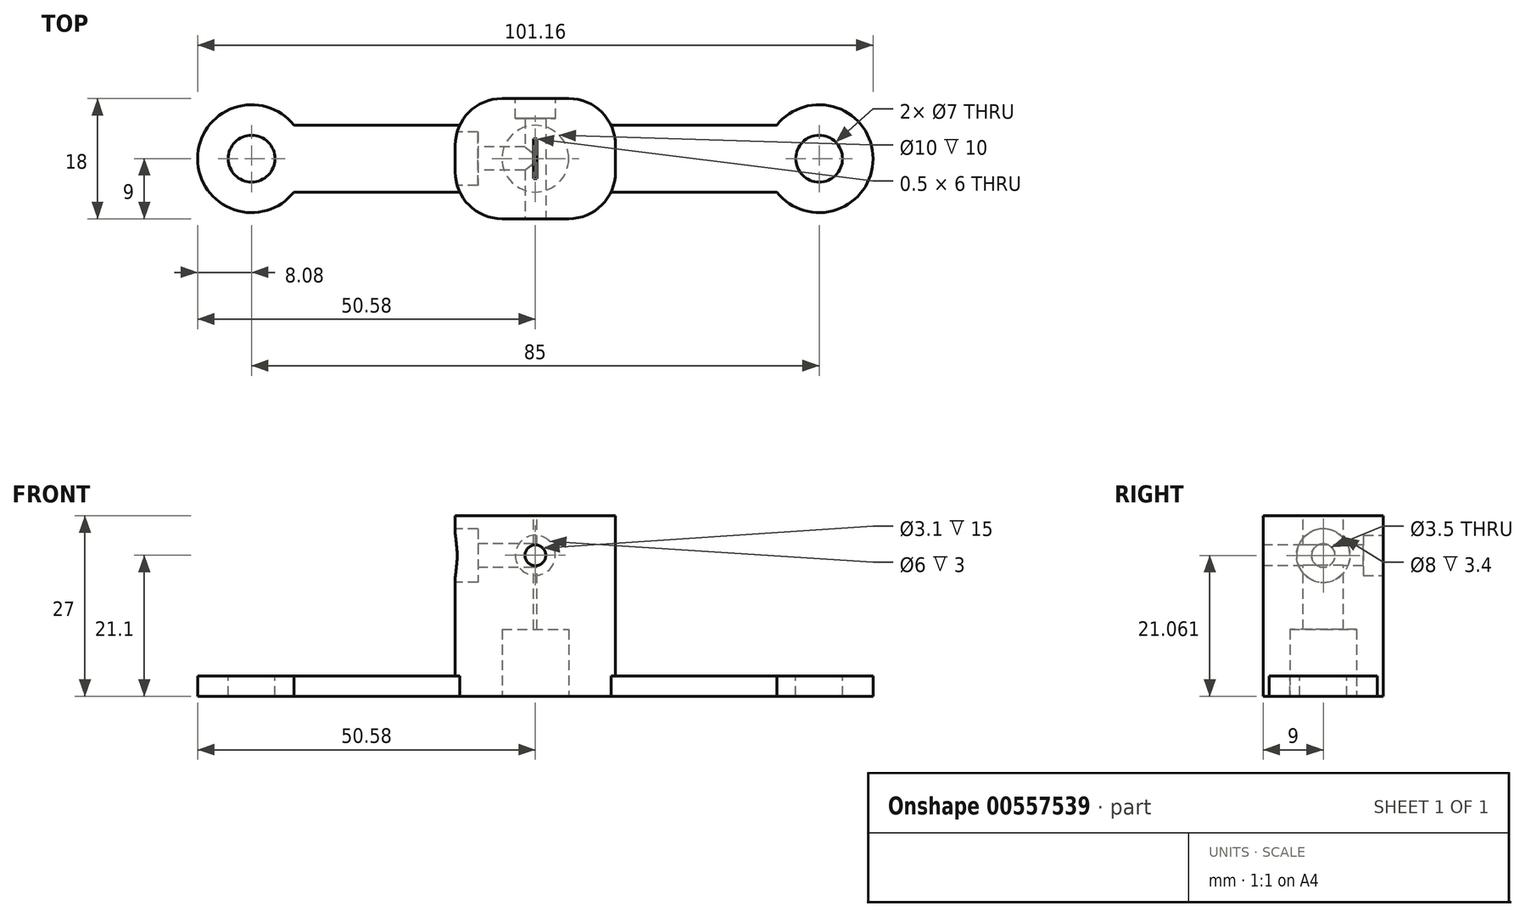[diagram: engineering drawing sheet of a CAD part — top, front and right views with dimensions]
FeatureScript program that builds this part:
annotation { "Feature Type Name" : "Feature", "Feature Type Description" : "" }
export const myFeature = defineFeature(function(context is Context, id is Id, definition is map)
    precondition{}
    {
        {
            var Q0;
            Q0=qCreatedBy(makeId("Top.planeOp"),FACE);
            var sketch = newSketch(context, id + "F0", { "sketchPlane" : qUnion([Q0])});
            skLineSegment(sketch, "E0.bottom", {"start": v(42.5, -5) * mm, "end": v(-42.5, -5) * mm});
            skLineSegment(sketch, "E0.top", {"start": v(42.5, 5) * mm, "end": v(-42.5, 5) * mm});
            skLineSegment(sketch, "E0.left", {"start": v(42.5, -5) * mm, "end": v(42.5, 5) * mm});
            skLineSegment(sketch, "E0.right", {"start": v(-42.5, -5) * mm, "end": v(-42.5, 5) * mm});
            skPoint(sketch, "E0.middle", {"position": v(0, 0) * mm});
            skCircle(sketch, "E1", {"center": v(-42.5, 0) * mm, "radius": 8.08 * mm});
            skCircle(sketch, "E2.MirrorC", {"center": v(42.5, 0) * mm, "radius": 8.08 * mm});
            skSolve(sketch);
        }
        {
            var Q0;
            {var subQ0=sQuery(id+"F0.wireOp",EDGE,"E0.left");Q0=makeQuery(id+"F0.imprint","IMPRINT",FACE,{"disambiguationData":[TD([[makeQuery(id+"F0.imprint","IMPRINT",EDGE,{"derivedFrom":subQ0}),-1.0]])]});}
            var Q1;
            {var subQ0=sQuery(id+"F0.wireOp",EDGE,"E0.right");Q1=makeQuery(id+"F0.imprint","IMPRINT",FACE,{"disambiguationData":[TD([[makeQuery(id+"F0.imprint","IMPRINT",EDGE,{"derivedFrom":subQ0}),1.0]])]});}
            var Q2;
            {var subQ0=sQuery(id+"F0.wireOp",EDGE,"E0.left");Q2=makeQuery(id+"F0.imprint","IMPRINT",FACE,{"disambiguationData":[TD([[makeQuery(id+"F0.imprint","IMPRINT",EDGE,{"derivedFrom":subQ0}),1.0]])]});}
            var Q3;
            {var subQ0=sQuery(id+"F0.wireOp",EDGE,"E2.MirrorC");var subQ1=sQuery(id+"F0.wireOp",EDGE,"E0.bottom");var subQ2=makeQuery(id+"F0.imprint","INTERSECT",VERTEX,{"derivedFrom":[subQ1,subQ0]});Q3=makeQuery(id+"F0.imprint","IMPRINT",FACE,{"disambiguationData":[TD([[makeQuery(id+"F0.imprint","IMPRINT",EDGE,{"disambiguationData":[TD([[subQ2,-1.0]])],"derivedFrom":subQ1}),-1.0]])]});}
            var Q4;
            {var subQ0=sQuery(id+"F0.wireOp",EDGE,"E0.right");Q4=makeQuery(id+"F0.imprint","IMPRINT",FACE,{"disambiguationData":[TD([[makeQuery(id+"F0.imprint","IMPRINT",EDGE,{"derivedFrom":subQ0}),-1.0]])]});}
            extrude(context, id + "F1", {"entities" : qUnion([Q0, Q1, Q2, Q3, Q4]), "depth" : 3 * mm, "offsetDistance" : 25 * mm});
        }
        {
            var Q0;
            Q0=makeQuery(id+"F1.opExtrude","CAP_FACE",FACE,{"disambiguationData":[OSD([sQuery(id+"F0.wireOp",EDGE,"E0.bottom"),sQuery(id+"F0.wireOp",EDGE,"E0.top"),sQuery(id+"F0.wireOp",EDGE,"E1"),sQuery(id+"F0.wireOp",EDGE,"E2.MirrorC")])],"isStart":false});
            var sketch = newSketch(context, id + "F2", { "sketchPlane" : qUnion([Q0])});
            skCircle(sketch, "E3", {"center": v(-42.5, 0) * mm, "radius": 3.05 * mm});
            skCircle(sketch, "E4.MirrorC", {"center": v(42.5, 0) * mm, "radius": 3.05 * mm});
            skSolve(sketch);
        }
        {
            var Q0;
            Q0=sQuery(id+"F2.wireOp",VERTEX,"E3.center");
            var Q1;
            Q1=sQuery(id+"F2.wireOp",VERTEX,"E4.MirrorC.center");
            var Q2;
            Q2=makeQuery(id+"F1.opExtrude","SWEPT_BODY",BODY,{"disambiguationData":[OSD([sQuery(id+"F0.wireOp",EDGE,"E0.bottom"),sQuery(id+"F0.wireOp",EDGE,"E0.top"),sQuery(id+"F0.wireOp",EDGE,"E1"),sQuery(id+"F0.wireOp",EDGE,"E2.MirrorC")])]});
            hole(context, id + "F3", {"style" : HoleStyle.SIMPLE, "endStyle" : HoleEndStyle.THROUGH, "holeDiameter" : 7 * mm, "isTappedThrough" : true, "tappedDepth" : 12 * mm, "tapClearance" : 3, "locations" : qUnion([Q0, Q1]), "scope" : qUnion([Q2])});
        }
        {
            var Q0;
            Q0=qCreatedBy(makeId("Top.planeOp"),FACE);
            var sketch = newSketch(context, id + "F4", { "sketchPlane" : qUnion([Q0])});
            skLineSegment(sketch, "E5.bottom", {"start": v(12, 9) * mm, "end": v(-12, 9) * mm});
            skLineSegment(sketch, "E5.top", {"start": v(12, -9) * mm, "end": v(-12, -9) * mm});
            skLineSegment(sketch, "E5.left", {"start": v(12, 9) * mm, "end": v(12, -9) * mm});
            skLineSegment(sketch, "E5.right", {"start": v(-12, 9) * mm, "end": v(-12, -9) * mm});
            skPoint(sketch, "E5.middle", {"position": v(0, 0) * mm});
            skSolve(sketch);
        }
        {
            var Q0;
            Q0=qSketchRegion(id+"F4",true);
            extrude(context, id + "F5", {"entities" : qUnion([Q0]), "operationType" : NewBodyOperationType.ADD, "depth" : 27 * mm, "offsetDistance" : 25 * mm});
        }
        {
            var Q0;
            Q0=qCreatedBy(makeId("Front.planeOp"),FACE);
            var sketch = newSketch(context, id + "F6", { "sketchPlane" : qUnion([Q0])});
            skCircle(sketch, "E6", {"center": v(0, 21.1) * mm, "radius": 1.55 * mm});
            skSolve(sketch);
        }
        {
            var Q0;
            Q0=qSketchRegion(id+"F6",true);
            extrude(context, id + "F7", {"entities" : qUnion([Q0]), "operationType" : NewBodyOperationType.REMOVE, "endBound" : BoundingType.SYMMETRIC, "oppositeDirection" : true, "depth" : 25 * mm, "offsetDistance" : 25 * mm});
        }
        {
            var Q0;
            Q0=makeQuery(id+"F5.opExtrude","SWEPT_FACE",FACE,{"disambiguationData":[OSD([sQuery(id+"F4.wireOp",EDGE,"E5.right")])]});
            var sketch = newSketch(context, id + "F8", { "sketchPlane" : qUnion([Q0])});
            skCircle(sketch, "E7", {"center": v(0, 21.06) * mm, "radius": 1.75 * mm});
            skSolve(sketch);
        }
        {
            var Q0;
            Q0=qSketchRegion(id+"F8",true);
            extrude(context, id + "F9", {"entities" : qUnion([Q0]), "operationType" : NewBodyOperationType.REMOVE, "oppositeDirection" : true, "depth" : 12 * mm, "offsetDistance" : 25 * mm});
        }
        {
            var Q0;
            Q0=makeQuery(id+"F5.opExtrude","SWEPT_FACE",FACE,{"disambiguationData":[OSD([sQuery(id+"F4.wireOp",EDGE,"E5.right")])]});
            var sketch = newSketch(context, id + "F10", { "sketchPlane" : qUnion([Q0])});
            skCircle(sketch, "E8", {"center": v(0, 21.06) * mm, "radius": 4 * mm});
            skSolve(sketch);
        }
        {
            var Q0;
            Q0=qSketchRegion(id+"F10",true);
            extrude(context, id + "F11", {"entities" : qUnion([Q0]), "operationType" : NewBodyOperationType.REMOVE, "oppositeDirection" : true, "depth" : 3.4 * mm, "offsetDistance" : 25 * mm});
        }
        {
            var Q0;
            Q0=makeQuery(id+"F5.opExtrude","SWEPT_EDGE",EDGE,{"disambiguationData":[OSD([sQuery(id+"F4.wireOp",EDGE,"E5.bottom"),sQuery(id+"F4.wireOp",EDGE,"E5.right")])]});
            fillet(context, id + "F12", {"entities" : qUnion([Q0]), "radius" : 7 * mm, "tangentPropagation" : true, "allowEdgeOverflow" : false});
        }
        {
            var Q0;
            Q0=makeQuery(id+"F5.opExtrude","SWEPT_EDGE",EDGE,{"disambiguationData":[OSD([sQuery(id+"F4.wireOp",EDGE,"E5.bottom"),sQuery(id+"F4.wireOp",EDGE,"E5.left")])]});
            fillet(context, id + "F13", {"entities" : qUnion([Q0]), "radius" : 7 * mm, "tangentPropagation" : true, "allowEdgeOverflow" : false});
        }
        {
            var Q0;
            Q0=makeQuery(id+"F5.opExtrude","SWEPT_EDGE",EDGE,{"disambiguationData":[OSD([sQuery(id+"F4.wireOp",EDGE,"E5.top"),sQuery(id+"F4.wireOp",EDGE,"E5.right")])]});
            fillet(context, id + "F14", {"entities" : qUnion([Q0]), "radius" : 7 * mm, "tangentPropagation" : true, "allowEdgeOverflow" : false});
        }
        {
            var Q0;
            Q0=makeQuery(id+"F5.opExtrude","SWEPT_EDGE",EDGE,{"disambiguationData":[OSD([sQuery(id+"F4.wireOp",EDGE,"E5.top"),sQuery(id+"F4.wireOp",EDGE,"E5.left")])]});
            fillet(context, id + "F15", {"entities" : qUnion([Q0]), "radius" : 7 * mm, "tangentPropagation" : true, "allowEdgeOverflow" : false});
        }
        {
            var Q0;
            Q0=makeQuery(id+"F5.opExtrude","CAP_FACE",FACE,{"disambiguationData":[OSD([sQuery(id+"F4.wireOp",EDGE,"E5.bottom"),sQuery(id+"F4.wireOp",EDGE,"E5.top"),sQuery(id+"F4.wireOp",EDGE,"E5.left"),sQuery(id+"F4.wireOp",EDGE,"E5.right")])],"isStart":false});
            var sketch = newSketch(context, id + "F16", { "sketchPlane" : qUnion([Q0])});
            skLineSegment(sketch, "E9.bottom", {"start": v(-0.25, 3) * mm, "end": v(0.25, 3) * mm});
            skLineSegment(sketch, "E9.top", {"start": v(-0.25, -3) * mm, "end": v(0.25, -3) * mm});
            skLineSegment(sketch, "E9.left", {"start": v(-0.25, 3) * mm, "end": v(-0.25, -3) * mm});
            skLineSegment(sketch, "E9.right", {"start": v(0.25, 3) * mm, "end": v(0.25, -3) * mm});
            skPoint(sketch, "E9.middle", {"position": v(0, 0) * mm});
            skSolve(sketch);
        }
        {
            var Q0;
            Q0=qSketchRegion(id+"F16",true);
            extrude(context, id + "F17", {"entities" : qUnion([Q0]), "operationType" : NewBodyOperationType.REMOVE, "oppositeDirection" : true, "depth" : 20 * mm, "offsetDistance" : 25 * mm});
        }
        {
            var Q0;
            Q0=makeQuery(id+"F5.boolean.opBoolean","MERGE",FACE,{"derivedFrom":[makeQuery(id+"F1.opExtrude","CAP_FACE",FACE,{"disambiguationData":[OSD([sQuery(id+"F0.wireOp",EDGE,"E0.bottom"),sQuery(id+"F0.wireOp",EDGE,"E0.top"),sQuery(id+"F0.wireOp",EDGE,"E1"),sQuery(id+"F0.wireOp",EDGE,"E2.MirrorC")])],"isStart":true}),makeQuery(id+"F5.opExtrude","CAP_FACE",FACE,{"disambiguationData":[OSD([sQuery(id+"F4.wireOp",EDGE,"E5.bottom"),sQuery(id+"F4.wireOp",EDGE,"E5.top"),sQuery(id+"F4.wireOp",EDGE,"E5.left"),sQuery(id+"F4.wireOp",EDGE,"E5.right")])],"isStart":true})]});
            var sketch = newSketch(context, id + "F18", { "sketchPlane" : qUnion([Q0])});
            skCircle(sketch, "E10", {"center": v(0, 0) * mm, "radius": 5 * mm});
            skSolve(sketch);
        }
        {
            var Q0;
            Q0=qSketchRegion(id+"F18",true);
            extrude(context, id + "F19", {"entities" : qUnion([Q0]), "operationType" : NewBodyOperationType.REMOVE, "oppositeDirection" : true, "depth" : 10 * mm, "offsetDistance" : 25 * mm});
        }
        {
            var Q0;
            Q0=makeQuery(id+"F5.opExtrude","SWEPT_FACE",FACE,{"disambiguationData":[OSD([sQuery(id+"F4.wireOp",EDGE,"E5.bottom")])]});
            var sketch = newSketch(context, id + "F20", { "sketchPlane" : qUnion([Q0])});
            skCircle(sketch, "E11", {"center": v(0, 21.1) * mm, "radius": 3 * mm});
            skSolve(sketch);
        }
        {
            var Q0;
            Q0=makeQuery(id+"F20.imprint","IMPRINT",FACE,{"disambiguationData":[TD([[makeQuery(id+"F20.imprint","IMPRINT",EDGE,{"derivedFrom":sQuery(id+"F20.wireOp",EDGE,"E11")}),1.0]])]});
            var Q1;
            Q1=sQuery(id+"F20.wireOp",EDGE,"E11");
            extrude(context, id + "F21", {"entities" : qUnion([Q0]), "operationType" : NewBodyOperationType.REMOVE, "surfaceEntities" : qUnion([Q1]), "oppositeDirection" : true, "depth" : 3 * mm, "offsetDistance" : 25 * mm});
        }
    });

******

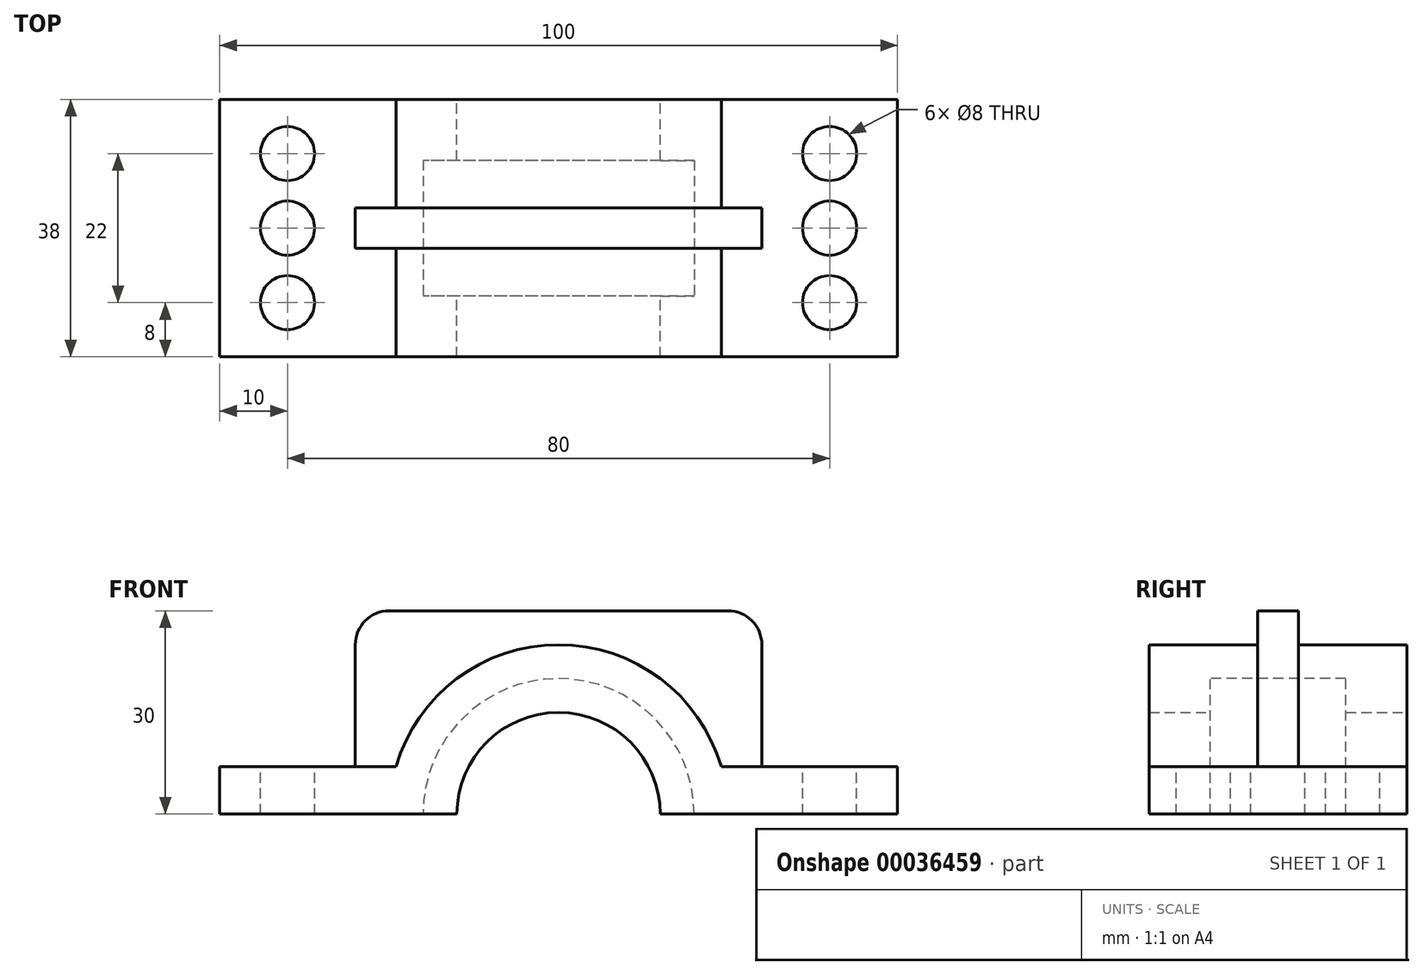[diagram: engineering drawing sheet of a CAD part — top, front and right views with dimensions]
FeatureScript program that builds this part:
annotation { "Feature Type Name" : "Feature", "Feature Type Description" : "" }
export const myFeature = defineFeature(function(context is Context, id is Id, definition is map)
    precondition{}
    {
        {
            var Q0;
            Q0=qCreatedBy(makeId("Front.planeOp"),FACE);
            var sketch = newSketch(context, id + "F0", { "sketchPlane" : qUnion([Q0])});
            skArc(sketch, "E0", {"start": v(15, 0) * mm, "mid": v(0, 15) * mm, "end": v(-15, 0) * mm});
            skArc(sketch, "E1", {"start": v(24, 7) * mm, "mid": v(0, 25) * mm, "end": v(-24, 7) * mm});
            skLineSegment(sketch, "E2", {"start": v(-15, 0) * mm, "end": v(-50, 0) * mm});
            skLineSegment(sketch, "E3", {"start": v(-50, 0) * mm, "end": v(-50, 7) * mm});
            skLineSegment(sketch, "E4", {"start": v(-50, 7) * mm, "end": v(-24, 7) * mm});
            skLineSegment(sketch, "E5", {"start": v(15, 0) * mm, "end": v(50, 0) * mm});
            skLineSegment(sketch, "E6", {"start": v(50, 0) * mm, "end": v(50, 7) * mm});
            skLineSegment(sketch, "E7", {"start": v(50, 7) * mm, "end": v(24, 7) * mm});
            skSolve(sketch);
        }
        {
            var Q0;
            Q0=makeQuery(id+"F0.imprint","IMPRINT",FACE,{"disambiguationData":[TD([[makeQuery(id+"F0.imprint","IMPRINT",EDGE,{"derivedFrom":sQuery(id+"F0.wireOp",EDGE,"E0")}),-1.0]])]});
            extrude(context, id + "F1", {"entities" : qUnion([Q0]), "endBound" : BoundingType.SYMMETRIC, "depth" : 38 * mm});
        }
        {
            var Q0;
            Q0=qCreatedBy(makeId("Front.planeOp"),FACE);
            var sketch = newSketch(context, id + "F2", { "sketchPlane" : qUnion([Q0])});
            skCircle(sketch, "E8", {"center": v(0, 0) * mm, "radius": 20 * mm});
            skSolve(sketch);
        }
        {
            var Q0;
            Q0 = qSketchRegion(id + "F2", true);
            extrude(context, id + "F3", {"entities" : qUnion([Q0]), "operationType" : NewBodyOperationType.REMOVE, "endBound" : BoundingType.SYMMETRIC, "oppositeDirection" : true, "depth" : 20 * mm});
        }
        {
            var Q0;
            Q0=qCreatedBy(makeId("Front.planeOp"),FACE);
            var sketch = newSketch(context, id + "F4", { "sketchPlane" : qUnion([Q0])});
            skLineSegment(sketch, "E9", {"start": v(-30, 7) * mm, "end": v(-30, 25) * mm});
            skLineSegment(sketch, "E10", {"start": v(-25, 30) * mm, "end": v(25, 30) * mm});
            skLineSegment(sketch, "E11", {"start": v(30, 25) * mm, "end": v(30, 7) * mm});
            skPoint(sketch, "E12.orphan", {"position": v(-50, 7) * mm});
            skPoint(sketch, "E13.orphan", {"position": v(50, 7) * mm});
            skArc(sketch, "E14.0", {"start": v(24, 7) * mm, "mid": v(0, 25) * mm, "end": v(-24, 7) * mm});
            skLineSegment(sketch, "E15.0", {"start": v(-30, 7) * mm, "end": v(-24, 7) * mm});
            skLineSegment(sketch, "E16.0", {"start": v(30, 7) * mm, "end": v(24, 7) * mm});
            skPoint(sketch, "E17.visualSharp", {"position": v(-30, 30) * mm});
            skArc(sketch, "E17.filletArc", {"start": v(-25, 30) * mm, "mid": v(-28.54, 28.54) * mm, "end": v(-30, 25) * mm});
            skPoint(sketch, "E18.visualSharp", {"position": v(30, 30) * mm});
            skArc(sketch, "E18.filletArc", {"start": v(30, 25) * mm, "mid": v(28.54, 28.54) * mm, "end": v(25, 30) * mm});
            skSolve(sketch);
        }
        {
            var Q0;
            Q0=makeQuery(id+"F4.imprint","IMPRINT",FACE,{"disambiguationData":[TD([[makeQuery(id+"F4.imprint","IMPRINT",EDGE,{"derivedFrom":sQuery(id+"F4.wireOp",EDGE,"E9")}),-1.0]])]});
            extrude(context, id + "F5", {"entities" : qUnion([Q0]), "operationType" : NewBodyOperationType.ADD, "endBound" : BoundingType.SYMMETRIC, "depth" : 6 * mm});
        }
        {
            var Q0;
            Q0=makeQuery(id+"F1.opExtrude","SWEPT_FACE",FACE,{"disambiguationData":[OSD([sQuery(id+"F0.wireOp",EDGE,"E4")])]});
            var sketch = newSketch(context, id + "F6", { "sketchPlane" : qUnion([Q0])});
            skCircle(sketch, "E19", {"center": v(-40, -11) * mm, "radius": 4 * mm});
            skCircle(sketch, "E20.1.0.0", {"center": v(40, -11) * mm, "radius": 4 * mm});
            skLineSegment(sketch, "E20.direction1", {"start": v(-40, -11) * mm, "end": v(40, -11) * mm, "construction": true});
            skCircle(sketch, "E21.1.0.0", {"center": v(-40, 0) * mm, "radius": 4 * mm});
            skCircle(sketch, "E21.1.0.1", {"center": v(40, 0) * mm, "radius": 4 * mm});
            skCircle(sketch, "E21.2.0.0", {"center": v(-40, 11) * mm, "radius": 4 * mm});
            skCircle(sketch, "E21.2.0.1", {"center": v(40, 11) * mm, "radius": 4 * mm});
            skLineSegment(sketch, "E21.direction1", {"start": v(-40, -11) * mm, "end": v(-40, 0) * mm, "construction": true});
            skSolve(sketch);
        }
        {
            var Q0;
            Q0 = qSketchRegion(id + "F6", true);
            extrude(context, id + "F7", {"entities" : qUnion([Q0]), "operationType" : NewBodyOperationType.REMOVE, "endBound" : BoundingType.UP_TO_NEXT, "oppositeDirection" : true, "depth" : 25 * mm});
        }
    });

******

Count the lines in the entries above that contain the string "position". Reply with the number alone.

▸ **Answer to the task**:
7